- **RAW DATA**
========

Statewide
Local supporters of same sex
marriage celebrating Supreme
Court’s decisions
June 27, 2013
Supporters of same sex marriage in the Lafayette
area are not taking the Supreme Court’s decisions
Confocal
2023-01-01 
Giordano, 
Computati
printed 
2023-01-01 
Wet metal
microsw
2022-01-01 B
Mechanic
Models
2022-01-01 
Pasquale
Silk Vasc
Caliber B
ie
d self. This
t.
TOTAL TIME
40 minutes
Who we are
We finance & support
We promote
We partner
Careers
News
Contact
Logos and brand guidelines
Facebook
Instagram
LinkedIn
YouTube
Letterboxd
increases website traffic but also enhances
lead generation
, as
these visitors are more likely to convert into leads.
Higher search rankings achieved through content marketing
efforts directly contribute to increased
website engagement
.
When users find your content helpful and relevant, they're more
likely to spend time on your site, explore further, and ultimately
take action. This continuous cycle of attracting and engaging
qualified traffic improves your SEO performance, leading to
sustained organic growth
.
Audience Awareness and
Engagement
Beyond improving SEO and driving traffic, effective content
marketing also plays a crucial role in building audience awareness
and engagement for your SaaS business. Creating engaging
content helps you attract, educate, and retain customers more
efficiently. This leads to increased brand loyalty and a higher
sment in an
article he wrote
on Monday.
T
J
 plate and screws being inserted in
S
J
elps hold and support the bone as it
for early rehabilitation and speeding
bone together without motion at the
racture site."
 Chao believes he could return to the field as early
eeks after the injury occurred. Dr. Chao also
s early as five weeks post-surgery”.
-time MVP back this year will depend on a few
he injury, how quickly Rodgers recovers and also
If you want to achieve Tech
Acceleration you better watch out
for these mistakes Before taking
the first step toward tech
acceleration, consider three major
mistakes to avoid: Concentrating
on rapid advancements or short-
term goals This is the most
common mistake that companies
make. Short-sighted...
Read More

========

- **GOAL OF THE EXERCISE**
Extract every line above that contains the word "injury", treating uppercase and lowercase as different.

- **ANSWER FOR THE TASK**
eeks after the injury occurred. Dr. Chao also
he injury, how quickly Rodgers recovers and also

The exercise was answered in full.